Data visualization images:
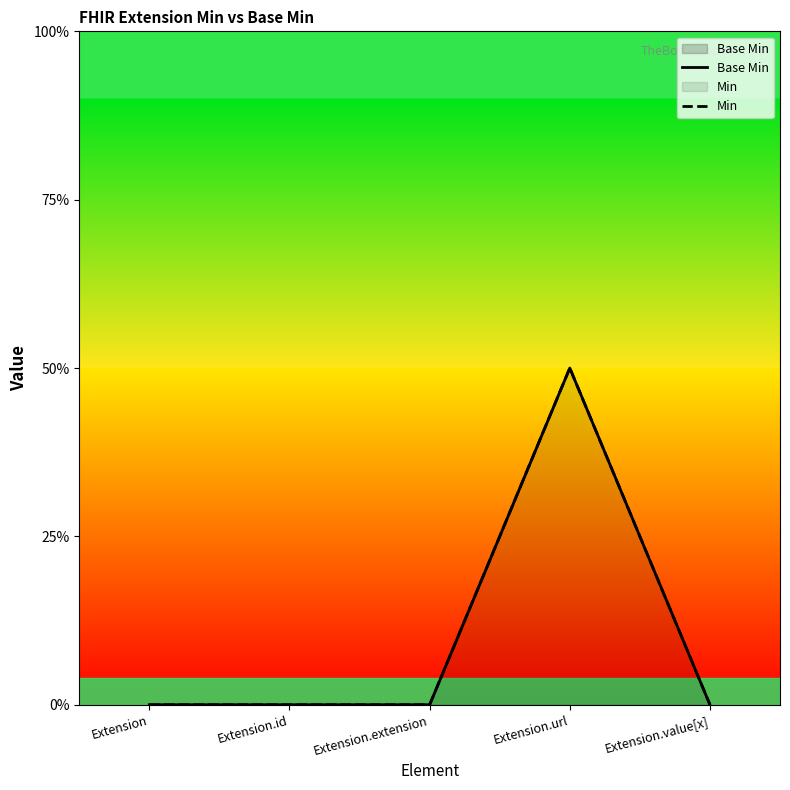

What is the label of the 1st point from the left?

Extension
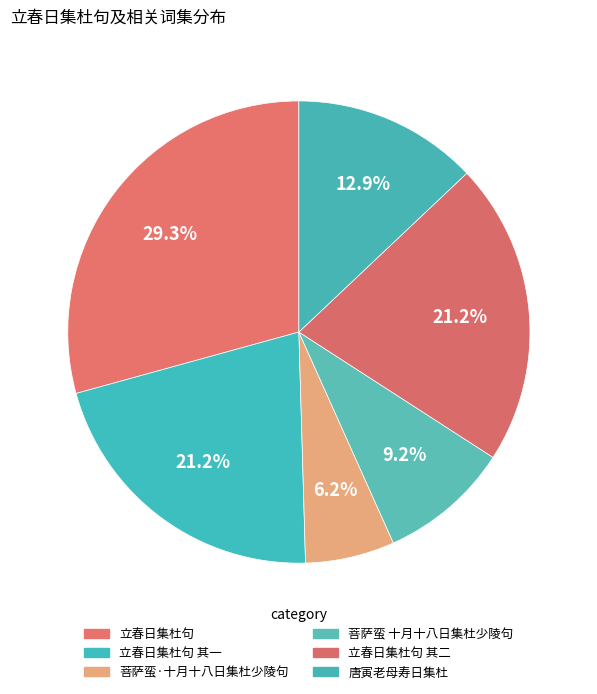

How many segments does this pie chart have?

6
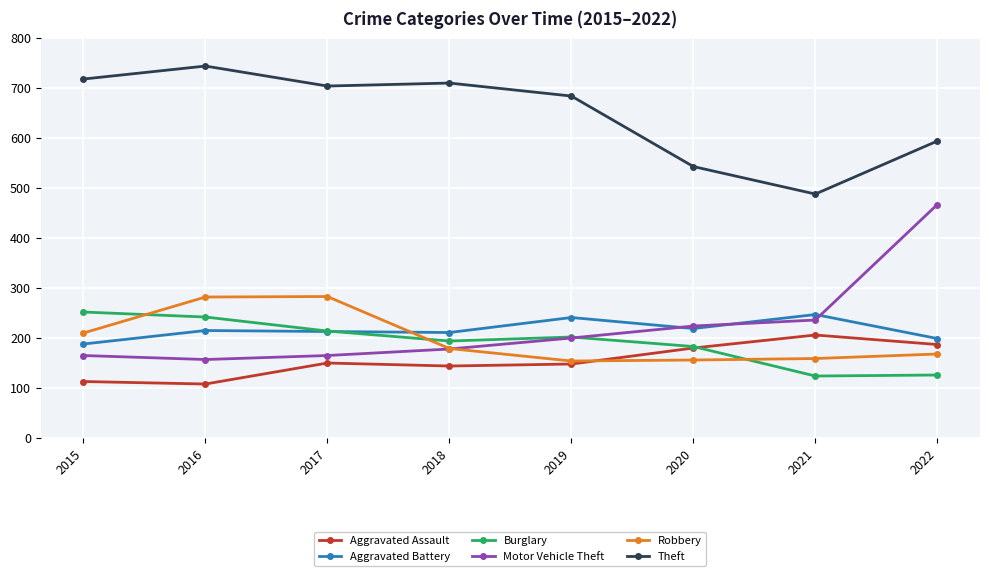

What is the sum of all Aggravated Battery values?

1733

WORK INSTRUCTION -
Copy every row above word for word, leaving out the pictures.

RESPONSE -
What is the label of the 1st point from the left?

Extension

How many segments does this pie chart have?

6

What is the sum of all Aggravated Battery values?

1733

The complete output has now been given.